§ Data shown
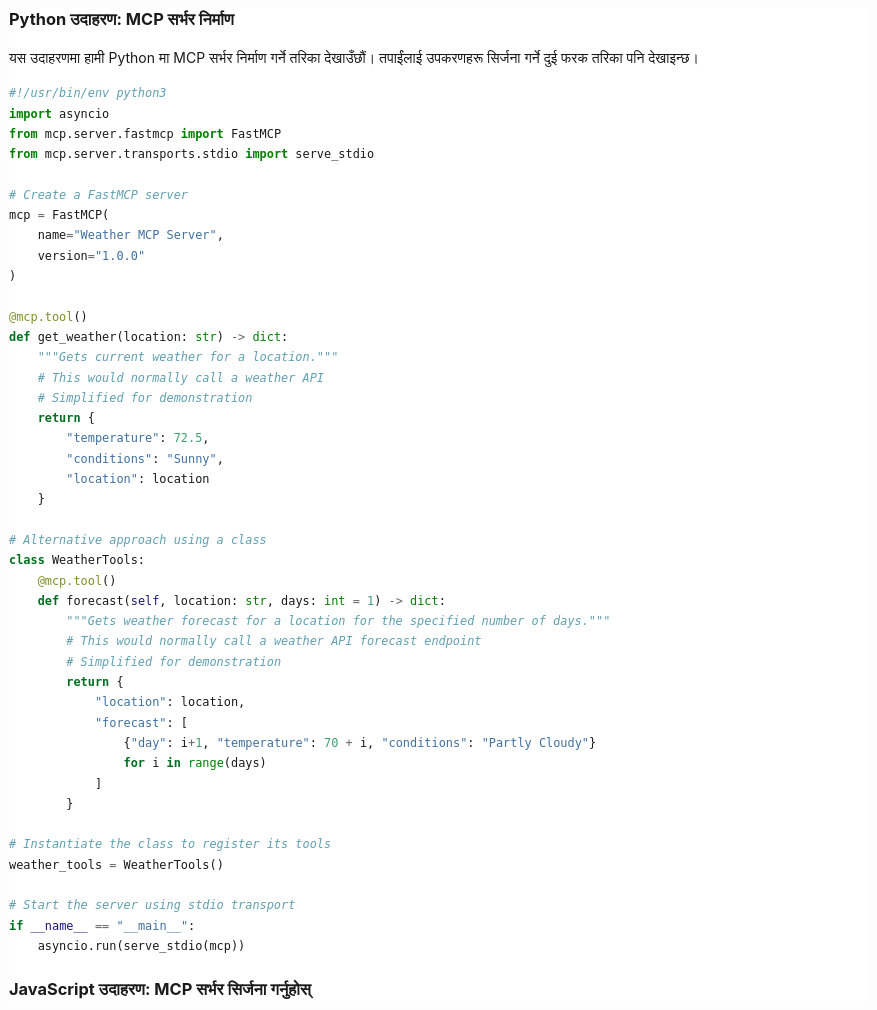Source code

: ### Python उदाहरण: MCP सर्भर निर्माण

यस उदाहरणमा हामी Python मा MCP सर्भर निर्माण गर्ने तरिका देखाउँछौं। तपाईंलाई उपकरणहरू सिर्जना गर्ने दुई फरक तरिका पनि देखाइन्छ।  

```python
#!/usr/bin/env python3
import asyncio
from mcp.server.fastmcp import FastMCP
from mcp.server.transports.stdio import serve_stdio

# Create a FastMCP server
mcp = FastMCP(
    name="Weather MCP Server",
    version="1.0.0"
)

@mcp.tool()
def get_weather(location: str) -> dict:
    """Gets current weather for a location."""
    # This would normally call a weather API
    # Simplified for demonstration
    return {
        "temperature": 72.5,
        "conditions": "Sunny",
        "location": location
    }

# Alternative approach using a class
class WeatherTools:
    @mcp.tool()
    def forecast(self, location: str, days: int = 1) -> dict:
        """Gets weather forecast for a location for the specified number of days."""
        # This would normally call a weather API forecast endpoint
        # Simplified for demonstration
        return {
            "location": location,
            "forecast": [
                {"day": i+1, "temperature": 70 + i, "conditions": "Partly Cloudy"}
                for i in range(days)
            ]
        }

# Instantiate the class to register its tools
weather_tools = WeatherTools()

# Start the server using stdio transport
if __name__ == "__main__":
    asyncio.run(serve_stdio(mcp))
```

### JavaScript उदाहरण: MCP सर्भर सिर्जना गर्नुहोस्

§ What is being asked
Leaving out only the pictures, return the material above unchanged.

§ Answer box
Source code

: ### Python उदाहरण: MCP सर्भर निर्माण

यस उदाहरणमा हामी Python मा MCP सर्भर निर्माण गर्ने तरिका देखाउँछौं। तपाईंलाई उपकरणहरू सिर्जना गर्ने दुई फरक तरिका पनि देखाइन्छ।  

```python
#!/usr/bin/env python3
import asyncio
from mcp.server.fastmcp import FastMCP
from mcp.server.transports.stdio import serve_stdio

# Create a FastMCP server
mcp = FastMCP(
    name="Weather MCP Server",
    version="1.0.0"
)

@mcp.tool()
def get_weather(location: str) -> dict:
    """Gets current weather for a location."""
    # This would normally call a weather API
    # Simplified for demonstration
    return {
        "temperature": 72.5,
        "conditions": "Sunny",
        "location": location
    }

# Alternative approach using a class
class WeatherTools:
    @mcp.tool()
    def forecast(self, location: str, days: int = 1) -> dict:
        """Gets weather forecast for a location for the specified number of days."""
        # This would normally call a weather API forecast endpoint
        # Simplified for demonstration
        return {
            "location": location,
            "forecast": [
                {"day": i+1, "temperature": 70 + i, "conditions": "Partly Cloudy"}
                for i in range(days)
            ]
        }

# Instantiate the class to register its tools
weather_tools = WeatherTools()

# Start the server using stdio transport
if __name__ == "__main__":
    asyncio.run(serve_stdio(mcp))
```

### JavaScript उदाहरण: MCP सर्भर सिर्जना गर्नुहोस्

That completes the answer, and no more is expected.